▶

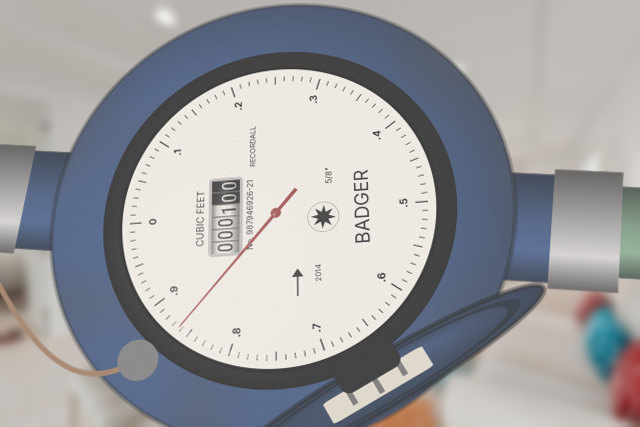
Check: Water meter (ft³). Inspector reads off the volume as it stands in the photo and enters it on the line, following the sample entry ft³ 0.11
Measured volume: ft³ 99.86
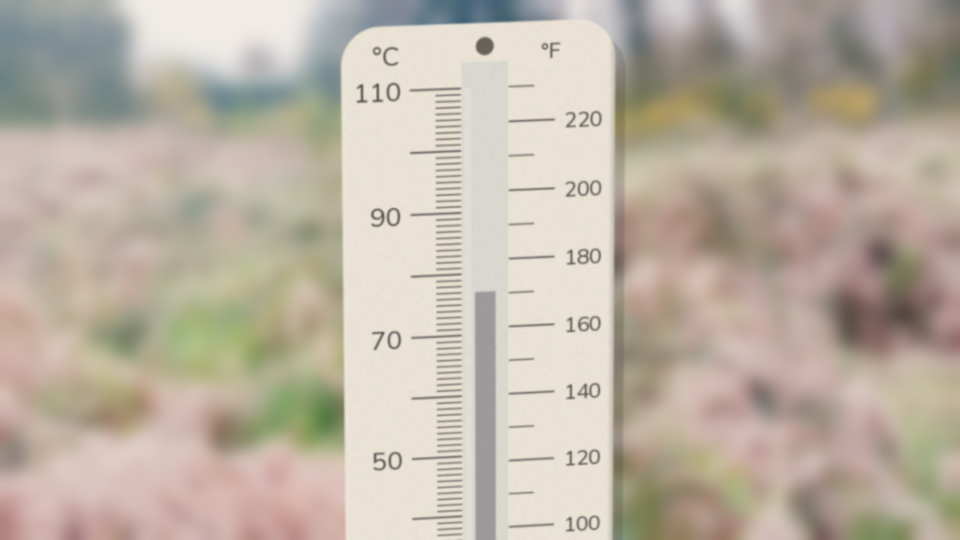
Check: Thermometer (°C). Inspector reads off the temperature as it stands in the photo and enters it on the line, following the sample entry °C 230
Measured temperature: °C 77
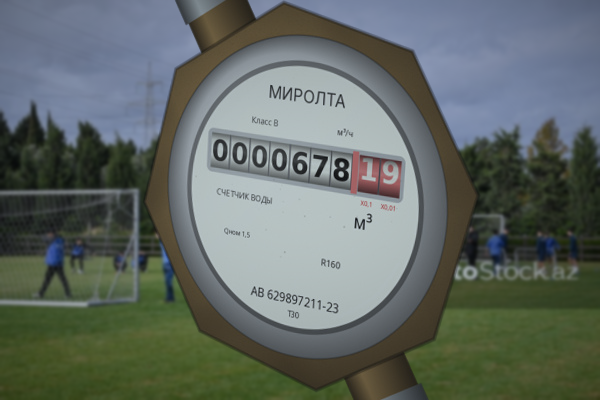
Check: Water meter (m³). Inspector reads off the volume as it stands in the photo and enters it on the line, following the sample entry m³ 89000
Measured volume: m³ 678.19
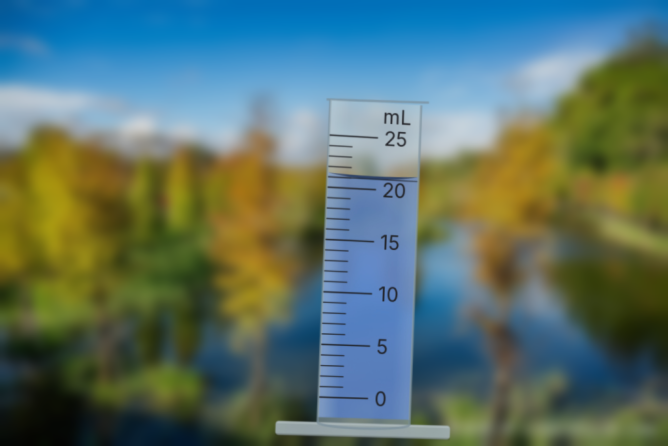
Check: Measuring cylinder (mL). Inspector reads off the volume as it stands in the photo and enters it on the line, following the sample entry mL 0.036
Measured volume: mL 21
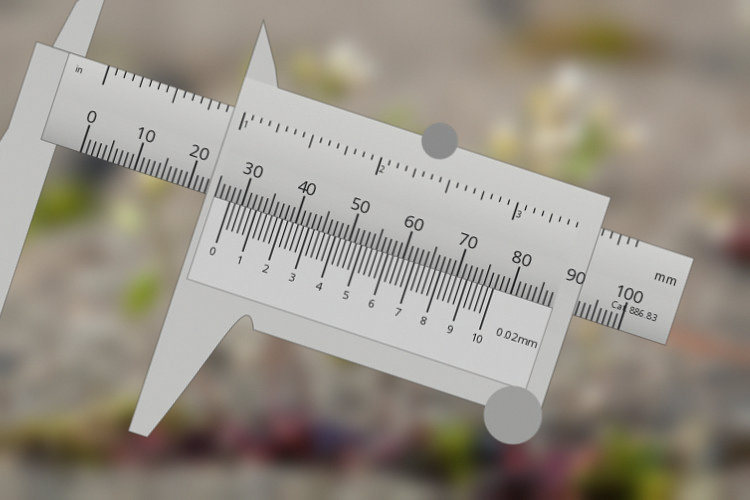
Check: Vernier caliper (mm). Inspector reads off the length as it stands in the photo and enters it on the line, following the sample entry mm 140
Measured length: mm 27.8
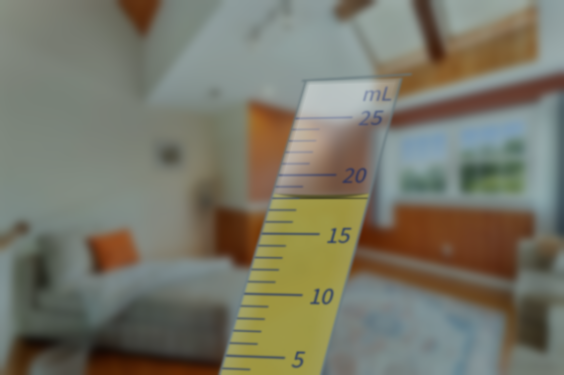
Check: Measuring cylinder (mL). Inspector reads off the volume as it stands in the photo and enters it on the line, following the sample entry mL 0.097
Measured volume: mL 18
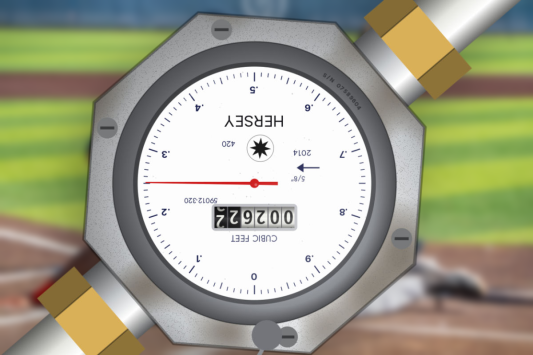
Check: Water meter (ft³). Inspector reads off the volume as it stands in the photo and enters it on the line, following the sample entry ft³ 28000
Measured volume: ft³ 2622.25
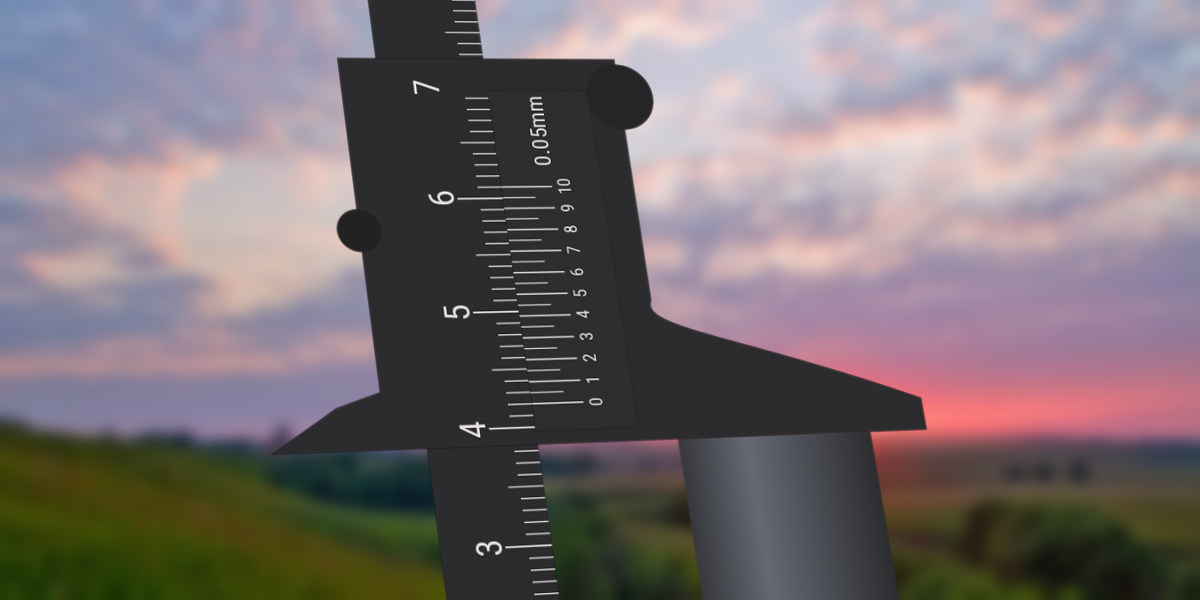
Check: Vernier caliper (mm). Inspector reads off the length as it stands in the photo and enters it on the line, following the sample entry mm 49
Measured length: mm 42.0
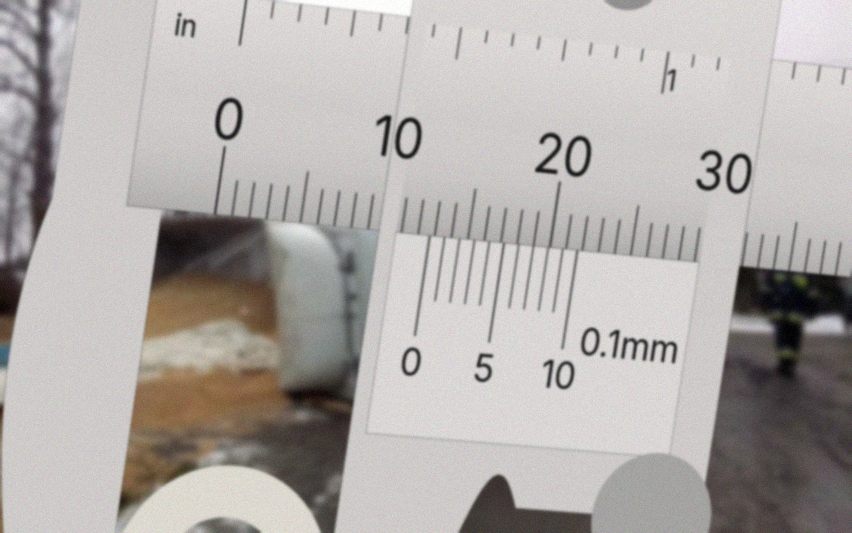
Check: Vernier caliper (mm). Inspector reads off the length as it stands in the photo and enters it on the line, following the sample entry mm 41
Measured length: mm 12.7
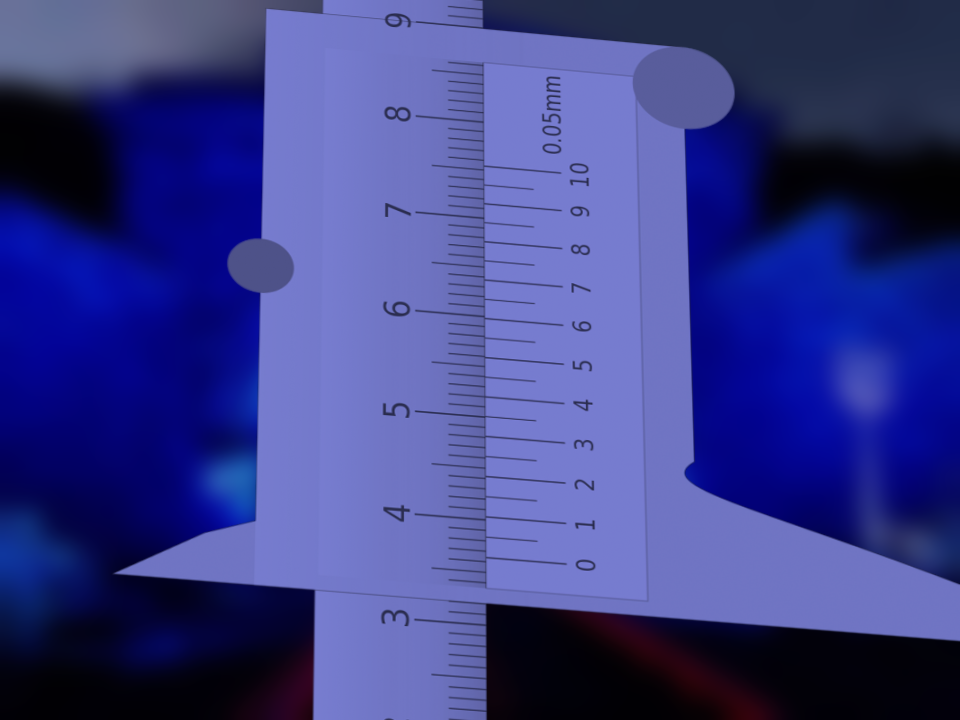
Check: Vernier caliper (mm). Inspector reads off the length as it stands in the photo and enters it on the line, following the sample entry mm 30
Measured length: mm 36.4
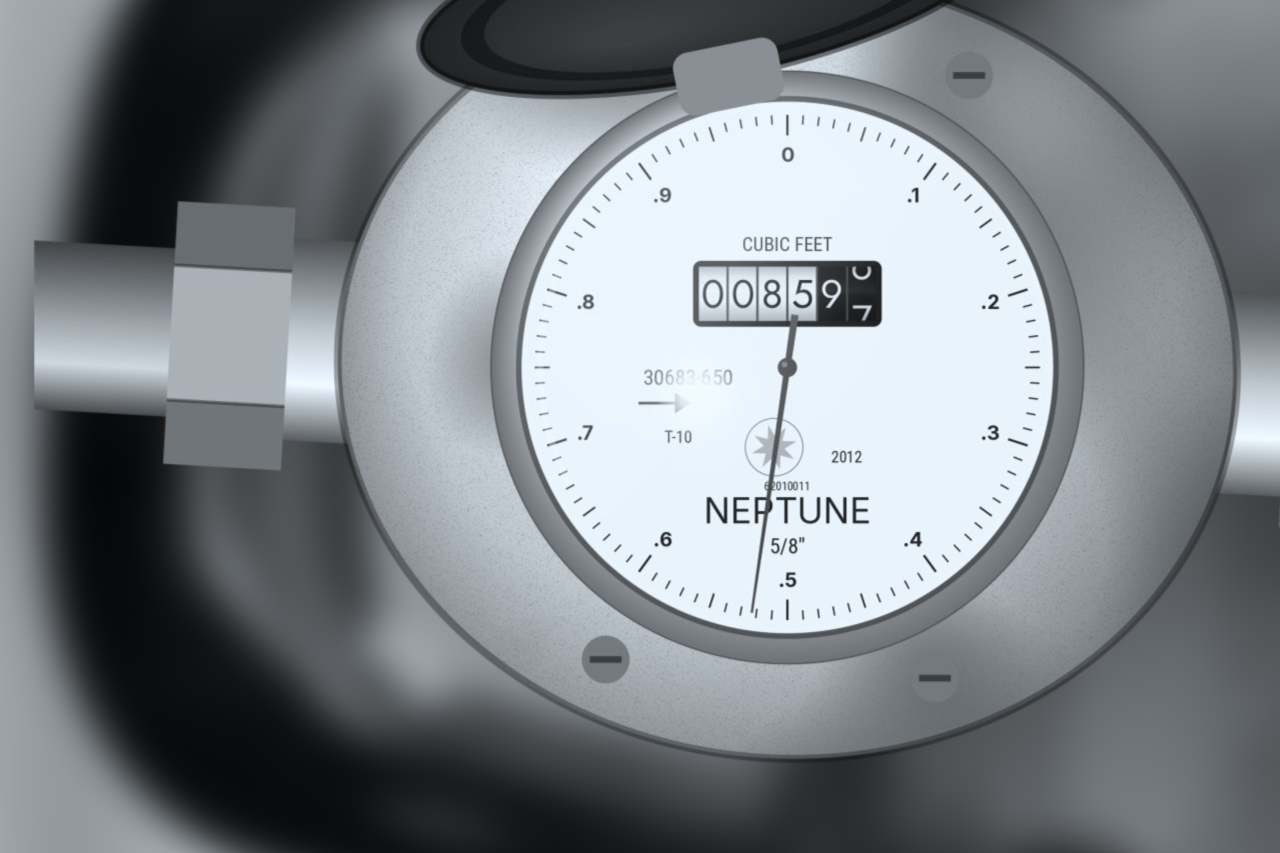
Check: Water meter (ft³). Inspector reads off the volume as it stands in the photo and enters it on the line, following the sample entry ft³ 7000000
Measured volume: ft³ 8596.52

◀

Copy out every one of the rows above word for word, but leave out the pictures.

▶ THE COMPLETED TASK
Check: Water meter (ft³). Inspector reads off the volume as it stands in the photo and enters it on the line, following the sample entry ft³ 0.11
Measured volume: ft³ 99.86
Check: Thermometer (°C). Inspector reads off the temperature as it stands in the photo and enters it on the line, following the sample entry °C 230
Measured temperature: °C 77
Check: Water meter (m³). Inspector reads off the volume as it stands in the photo and enters it on the line, following the sample entry m³ 89000
Measured volume: m³ 678.19
Check: Measuring cylinder (mL). Inspector reads off the volume as it stands in the photo and enters it on the line, following the sample entry mL 0.036
Measured volume: mL 21
Check: Vernier caliper (mm). Inspector reads off the length as it stands in the photo and enters it on the line, following the sample entry mm 140
Measured length: mm 27.8
Check: Measuring cylinder (mL). Inspector reads off the volume as it stands in the photo and enters it on the line, following the sample entry mL 0.097
Measured volume: mL 18
Check: Water meter (ft³). Inspector reads off the volume as it stands in the photo and enters it on the line, following the sample entry ft³ 28000
Measured volume: ft³ 2622.25
Check: Vernier caliper (mm). Inspector reads off the length as it stands in the photo and enters it on the line, following the sample entry mm 49
Measured length: mm 42.0
Check: Vernier caliper (mm). Inspector reads off the length as it stands in the photo and enters it on the line, following the sample entry mm 41
Measured length: mm 12.7
Check: Vernier caliper (mm). Inspector reads off the length as it stands in the photo and enters it on the line, following the sample entry mm 30
Measured length: mm 36.4
Check: Water meter (ft³). Inspector reads off the volume as it stands in the photo and enters it on the line, following the sample entry ft³ 7000000
Measured volume: ft³ 8596.52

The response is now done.